▸ **What the task asks**: Transcribe the entries that follow exactly as they appear, minus pictures.

[Stored records]
- - - - - - -

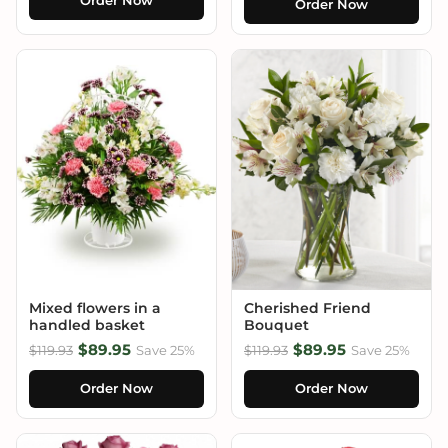
Order Now
Order Now
Mixed flowers in a
Cherished Friend
handled basket
Bouquet
$89.95
$89.95
$119.93
Save 25%
$119.93
Save 25%
Order Now
Order Now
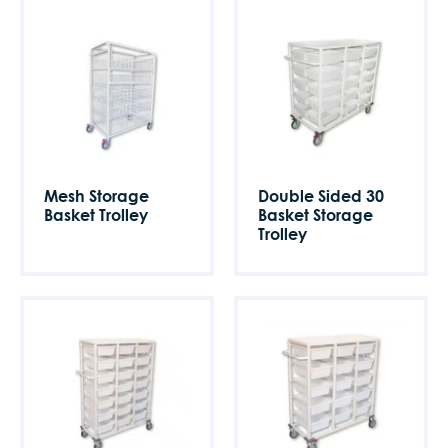
Mesh Storage
Double Sided 30
Basket Trolley
Basket Storage
Trolley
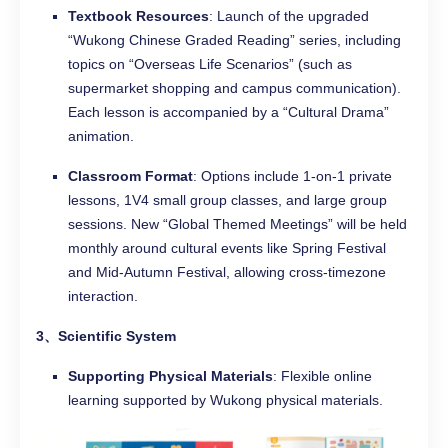
Textbook Resources
: Launch of the upgraded
“Wukong Chinese Graded Reading” series, including
topics on “Overseas Life Scenarios” (such as
supermarket shopping and campus communication).
Each lesson is accompanied by a “Cultural Drama”
animation.
Classroom Format
: Options include 1-on-1 private
lessons, 1V4 small group classes, and large group
sessions. New “Global Themed Meetings” will be held
monthly around cultural events like Spring Festival
and Mid-Autumn Festival, allowing cross-timezone
interaction.
3、Scientific System
Supporting Physical Materials
: Flexible online
learning supported by Wukong physical materials.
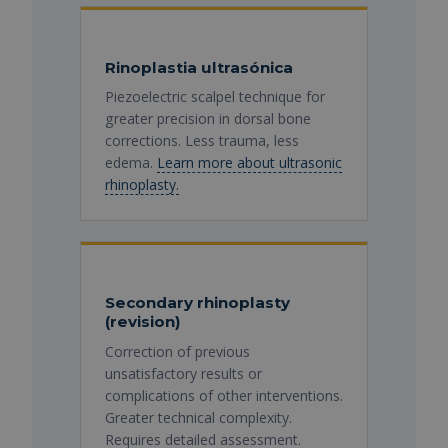
Rinoplastia ultrasónica
Piezoelectric scalpel technique for
greater precision in dorsal bone
corrections. Less trauma, less
edema.
Learn more about ultrasonic
rhinoplasty.
Secondary rhinoplasty
(revision)
Correction of previous
unsatisfactory results or
complications of other interventions.
Greater technical complexity.
Requires detailed assessment.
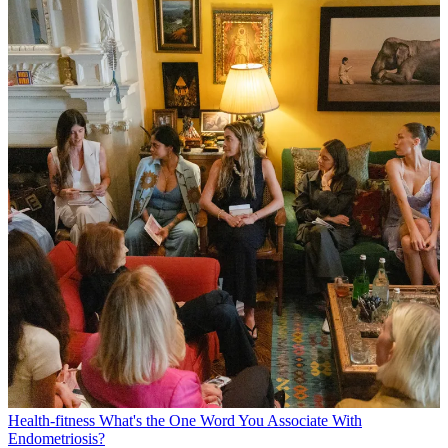
Health-fitness
What's the One Word You Associate With
Endometriosis?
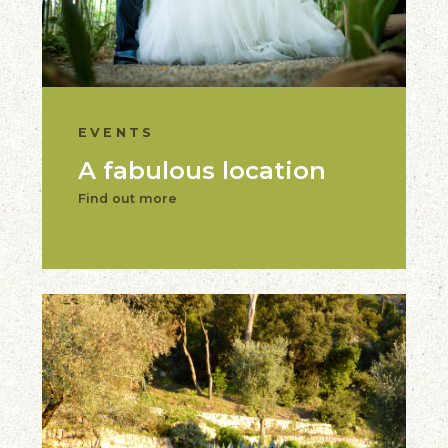
EVENTS
A fabulous location
Find out more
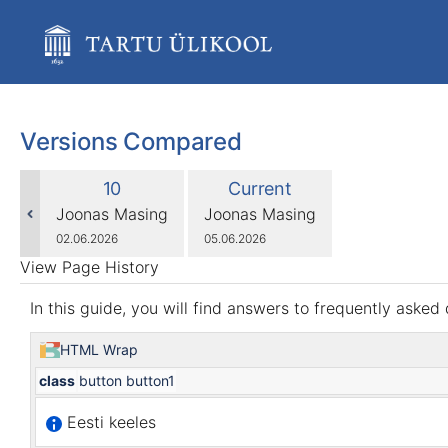
Skip
to
main
content
assistive.skiplink.to.breadcrumbs
assistive.skiplink.to.header.menu
assistive.skiplink.to.action.menu
Versions Compared
assistive.skiplink.to.quick.search
compared
Old
New
10
Current
with
Version
Version
changes.mady.by.user
changes.mady.by.user
Joonas Masing
Joonas Masing
Saved
Saved
02.06.2026
05.06.2026
on
on
View Page History
In this guide, you will find answers to frequently aske
HTML Wrap
class
button button1
Eesti keeles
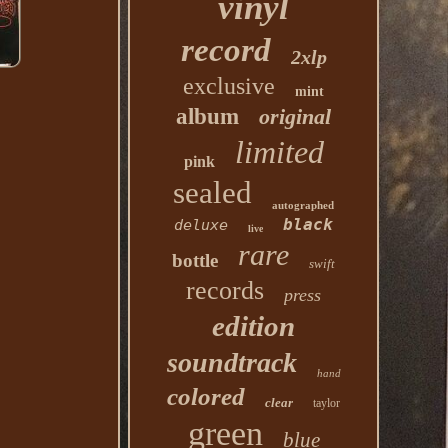
vinyl
record
2xlp
exclusive
mint
album
original
limited
pink
sealed
autographed
black
deluxe
live
rare
bottle
swift
records
press
edition
soundtrack
hand
colored
clear
taylor
green
blue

- - - - - - -

▸ **Solution to the exercise**:
Order Now
Order Now
Mixed flowers in a
Cherished Friend
handled basket
Bouquet
$89.95
$89.95
$119.93
Save 25%
$119.93
Save 25%
Order Now
Order Now
Mesh Storage
Double Sided 30
Basket Trolley
Basket Storage
Trolley
Textbook Resources
: Launch of the upgraded
“Wukong Chinese Graded Reading” series, including
topics on “Overseas Life Scenarios” (such as
supermarket shopping and campus communication).
Each lesson is accompanied by a “Cultural Drama”
animation.
Classroom Format
: Options include 1-on-1 private
lessons, 1V4 small group classes, and large group
sessions. New “Global Themed Meetings” will be held
monthly around cultural events like Spring Festival
and Mid-Autumn Festival, allowing cross-timezone
interaction.
3、Scientific System
Supporting Physical Materials
: Flexible online
learning supported by Wukong physical materials.
Rinoplastia ultrasónica
Piezoelectric scalpel technique for
greater precision in dorsal bone
corrections. Less trauma, less
edema.
Learn more about ultrasonic
rhinoplasty.
Secondary rhinoplasty
(revision)
Correction of previous
unsatisfactory results or
complications of other interventions.
Greater technical complexity.
Requires detailed assessment.
Health-fitness
What's the One Word You Associate With
Endometriosis?
EVENTS
A fabulous location
Find out more
Skip
to
main
content
assistive.skiplink.to.breadcrumbs
assistive.skiplink.to.header.menu
assistive.skiplink.to.action.menu
Versions Compared
assistive.skiplink.to.quick.search
compared
Old
New
10
Current
with
Version
Version
changes.mady.by.user
changes.mady.by.user
Joonas Masing
Joonas Masing
Saved
Saved
02.06.2026
05.06.2026
on
on
View Page History
In this guide, you will find answers to frequently aske
HTML Wrap
class
button button1
Eesti keeles
vinyl
record
2xlp
exclusive
mint
album
original
limited
pink
sealed
autographed
black
deluxe
live
rare
bottle
swift
records
press
edition
soundtrack
hand
colored
clear
taylor
green
blue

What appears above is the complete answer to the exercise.